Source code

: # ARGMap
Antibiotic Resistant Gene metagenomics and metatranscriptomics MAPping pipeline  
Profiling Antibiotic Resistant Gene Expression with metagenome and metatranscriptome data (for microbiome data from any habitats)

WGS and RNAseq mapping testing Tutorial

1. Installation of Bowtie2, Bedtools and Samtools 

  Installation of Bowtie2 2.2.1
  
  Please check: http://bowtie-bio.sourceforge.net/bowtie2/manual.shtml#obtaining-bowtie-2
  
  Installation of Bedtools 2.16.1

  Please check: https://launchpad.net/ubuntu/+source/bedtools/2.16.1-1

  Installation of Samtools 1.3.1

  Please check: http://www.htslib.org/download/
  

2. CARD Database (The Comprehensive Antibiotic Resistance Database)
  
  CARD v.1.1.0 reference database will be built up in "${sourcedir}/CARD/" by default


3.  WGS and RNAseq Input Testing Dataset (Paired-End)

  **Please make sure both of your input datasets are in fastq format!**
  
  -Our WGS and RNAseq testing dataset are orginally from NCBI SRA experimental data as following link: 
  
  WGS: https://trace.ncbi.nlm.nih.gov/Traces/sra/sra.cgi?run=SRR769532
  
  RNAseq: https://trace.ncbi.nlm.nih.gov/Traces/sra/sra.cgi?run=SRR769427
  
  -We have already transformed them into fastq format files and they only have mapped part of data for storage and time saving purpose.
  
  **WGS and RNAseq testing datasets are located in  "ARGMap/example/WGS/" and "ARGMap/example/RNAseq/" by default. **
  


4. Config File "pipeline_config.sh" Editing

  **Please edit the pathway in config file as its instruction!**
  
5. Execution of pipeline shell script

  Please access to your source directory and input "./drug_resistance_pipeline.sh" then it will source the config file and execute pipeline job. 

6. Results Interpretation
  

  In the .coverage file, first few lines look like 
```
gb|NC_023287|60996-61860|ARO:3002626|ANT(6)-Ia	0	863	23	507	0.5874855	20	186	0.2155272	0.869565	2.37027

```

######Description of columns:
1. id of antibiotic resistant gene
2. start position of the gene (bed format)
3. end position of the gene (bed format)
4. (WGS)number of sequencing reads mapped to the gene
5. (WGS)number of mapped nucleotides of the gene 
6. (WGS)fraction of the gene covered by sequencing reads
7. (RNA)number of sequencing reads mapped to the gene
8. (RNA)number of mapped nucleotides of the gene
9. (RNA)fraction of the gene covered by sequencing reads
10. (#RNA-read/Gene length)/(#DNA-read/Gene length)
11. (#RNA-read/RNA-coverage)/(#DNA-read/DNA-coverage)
* * *
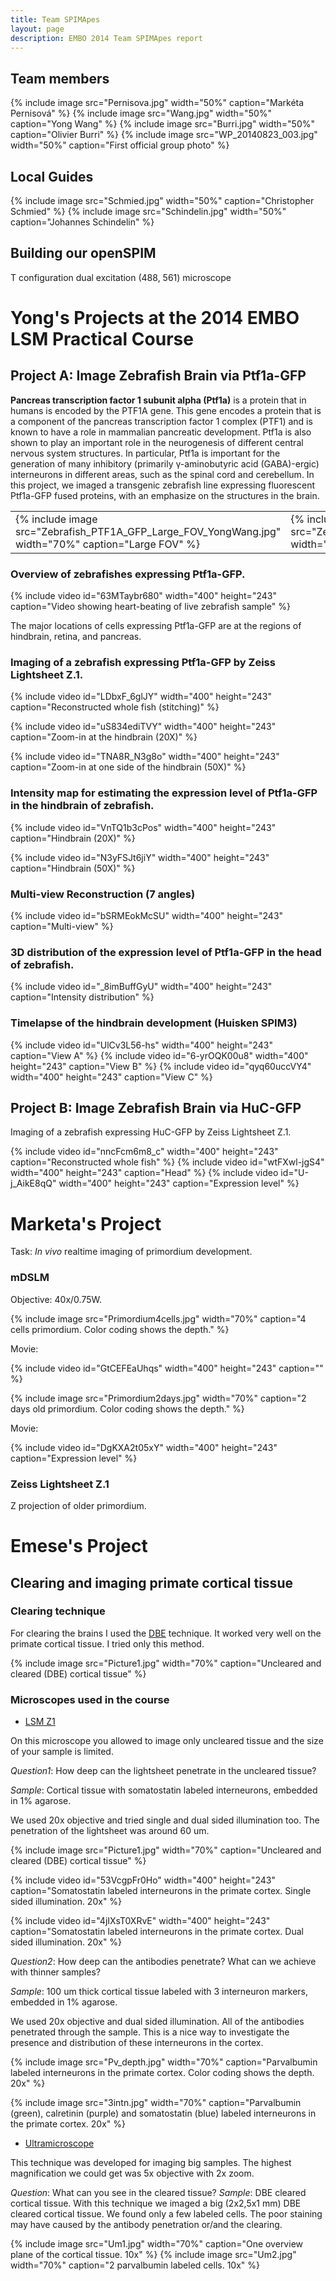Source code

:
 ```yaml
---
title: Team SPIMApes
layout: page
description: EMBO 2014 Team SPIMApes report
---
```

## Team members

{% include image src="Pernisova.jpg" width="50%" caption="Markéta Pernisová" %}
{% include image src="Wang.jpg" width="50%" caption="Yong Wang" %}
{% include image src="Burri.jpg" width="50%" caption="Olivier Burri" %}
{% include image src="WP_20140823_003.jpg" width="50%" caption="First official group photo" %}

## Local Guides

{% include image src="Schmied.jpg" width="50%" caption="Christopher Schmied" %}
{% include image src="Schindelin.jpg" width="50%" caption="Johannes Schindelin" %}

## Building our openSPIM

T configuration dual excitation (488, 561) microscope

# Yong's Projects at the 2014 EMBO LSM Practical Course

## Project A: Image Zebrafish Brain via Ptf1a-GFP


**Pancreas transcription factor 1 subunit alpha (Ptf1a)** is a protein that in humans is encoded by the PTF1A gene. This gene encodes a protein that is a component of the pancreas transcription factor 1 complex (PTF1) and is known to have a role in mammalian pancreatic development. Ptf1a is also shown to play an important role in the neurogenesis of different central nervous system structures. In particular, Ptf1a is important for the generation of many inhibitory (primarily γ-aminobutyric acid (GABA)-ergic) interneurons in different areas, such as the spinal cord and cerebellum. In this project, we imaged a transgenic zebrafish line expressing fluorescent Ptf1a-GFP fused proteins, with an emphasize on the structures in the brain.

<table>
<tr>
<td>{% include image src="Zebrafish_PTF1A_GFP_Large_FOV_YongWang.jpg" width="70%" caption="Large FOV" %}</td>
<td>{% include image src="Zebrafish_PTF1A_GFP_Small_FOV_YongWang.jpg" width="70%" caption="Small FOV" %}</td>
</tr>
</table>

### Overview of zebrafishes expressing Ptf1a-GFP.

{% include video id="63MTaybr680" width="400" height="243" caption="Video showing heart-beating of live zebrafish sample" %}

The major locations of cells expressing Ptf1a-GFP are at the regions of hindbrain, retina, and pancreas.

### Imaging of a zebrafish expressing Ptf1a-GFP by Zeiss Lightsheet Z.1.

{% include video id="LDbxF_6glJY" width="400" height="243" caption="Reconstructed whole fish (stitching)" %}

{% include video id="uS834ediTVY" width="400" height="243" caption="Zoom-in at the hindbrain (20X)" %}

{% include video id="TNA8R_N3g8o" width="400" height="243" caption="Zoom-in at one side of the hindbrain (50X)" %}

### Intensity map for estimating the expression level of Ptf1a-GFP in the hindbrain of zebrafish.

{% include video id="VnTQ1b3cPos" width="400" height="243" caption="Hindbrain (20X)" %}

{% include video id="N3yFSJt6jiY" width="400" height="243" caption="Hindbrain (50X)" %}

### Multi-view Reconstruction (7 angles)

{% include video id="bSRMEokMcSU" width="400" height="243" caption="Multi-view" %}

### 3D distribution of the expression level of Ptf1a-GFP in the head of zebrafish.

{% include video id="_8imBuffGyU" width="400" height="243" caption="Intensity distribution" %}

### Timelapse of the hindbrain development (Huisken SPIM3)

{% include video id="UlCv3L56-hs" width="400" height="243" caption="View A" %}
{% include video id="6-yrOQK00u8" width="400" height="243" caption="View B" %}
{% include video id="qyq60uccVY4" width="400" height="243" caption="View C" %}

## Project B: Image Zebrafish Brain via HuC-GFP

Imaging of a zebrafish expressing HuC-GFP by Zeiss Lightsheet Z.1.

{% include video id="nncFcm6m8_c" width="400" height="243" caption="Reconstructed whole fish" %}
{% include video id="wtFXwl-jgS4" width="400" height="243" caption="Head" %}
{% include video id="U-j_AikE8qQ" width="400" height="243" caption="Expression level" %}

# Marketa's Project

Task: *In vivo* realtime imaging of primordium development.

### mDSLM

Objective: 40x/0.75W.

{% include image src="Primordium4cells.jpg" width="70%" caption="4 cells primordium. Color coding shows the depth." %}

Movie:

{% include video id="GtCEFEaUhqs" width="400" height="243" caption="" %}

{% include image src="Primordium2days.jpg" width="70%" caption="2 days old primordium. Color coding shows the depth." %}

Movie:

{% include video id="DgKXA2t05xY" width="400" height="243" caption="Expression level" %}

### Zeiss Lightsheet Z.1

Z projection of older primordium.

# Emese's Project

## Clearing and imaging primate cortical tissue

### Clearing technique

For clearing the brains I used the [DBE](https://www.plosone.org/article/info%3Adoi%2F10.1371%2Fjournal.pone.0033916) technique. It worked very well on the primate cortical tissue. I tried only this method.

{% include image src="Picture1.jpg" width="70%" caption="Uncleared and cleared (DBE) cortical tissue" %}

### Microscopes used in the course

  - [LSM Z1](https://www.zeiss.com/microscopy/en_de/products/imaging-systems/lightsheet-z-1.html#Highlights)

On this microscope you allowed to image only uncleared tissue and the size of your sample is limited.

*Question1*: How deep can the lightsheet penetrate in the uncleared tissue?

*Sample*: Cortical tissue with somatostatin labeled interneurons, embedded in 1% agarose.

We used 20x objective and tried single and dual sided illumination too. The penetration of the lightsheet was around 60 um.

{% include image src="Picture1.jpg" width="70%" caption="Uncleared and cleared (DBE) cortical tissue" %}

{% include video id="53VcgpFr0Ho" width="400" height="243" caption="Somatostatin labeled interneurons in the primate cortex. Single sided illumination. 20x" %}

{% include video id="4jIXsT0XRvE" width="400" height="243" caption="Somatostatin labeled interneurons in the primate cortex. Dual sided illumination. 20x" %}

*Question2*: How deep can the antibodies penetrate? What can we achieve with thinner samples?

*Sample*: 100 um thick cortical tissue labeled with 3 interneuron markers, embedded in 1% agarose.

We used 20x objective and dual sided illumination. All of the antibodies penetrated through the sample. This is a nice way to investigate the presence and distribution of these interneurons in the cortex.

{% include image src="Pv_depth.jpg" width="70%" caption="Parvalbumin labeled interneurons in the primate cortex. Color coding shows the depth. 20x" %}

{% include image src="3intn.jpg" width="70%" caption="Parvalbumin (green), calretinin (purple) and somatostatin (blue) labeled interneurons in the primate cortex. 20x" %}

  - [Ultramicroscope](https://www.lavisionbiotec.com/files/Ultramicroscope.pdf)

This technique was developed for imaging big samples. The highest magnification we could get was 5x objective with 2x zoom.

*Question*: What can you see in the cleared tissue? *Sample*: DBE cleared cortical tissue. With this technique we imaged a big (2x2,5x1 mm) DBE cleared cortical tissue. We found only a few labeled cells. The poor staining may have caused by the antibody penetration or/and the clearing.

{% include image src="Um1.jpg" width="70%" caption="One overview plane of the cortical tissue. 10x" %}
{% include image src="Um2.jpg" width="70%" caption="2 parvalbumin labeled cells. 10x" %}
* * *
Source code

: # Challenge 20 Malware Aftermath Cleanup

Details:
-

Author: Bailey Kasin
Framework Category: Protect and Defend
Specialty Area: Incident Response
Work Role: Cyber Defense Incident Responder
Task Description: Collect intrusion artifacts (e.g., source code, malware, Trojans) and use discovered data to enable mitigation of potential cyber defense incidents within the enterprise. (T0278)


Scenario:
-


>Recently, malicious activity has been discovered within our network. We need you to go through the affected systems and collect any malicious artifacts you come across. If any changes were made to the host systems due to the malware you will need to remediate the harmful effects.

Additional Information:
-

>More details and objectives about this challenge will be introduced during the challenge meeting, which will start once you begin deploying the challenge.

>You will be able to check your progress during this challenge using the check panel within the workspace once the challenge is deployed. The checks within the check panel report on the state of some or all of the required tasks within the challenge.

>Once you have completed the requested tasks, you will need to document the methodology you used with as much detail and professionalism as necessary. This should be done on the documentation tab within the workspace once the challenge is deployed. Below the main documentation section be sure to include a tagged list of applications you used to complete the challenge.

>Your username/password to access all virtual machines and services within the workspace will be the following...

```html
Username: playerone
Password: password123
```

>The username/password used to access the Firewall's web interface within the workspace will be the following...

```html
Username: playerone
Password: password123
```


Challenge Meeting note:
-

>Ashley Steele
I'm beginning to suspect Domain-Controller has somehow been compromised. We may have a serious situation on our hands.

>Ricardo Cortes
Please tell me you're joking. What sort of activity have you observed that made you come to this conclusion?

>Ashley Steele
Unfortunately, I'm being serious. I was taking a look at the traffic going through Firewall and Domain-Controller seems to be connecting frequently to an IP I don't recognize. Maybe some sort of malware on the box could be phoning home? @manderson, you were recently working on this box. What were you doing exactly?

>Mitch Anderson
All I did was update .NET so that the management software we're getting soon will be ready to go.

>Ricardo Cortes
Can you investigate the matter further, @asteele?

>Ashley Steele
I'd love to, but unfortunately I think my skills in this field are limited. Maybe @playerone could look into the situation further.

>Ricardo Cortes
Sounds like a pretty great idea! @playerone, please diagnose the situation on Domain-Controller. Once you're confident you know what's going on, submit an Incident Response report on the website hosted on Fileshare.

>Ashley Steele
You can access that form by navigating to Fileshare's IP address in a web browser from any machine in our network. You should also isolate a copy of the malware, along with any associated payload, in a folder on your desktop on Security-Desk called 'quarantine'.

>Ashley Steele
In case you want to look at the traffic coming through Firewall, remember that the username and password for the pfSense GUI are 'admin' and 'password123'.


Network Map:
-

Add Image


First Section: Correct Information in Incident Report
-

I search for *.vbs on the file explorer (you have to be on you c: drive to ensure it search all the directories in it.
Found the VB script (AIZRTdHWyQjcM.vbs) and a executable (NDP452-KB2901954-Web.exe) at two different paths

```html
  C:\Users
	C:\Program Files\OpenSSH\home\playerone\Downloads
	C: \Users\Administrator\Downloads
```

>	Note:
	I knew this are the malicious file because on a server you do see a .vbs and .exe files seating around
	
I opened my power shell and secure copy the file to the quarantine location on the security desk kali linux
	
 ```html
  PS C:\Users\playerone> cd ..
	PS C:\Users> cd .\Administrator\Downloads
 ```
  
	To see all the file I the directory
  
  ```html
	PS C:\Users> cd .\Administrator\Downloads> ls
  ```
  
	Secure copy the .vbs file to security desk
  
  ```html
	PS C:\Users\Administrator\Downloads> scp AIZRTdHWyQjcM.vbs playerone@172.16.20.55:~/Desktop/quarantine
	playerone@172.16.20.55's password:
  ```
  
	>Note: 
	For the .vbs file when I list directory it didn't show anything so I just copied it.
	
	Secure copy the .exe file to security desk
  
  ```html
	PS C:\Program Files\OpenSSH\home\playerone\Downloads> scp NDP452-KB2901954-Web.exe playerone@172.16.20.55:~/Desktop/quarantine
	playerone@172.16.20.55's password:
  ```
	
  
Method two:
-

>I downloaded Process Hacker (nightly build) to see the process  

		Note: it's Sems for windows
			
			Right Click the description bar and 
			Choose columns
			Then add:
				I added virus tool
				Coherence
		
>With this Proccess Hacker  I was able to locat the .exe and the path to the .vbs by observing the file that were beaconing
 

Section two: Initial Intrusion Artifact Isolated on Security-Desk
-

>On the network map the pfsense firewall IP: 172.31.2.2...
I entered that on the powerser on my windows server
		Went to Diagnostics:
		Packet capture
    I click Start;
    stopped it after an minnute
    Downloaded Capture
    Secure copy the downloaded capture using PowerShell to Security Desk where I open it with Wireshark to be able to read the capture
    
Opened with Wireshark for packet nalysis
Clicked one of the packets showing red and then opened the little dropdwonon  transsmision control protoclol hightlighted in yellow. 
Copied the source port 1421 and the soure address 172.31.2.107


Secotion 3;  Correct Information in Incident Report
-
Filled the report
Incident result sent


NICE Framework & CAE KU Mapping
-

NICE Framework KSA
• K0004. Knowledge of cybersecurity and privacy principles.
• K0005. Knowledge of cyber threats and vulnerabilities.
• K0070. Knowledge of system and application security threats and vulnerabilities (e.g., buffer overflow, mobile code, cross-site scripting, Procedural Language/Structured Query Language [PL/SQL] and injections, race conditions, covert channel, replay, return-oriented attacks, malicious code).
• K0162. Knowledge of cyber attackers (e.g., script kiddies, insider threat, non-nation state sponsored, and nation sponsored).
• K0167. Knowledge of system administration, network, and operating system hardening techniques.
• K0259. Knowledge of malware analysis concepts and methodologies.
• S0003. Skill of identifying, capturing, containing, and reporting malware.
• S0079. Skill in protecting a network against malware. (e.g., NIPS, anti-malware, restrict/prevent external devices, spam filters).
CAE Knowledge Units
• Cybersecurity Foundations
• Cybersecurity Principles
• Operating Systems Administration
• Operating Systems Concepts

(What to do) Starting with the line that holds "Please tell me" and ending with the line that holds "All I did was", retype every line in the data above exactly, and nothing else.

(Solution for this problem)
Please tell me you're joking. What sort of activity have you observed that made you come to this conclusion?

>Ashley Steele
Unfortunately, I'm being serious. I was taking a look at the traffic going through Firewall and Domain-Controller seems to be connecting frequently to an IP I don't recognize. Maybe some sort of malware on the box could be phoning home? @manderson, you were recently working on this box. What were you doing exactly?

>Mitch Anderson
All I did was update .NET so that the management software we're getting soon will be ready to go.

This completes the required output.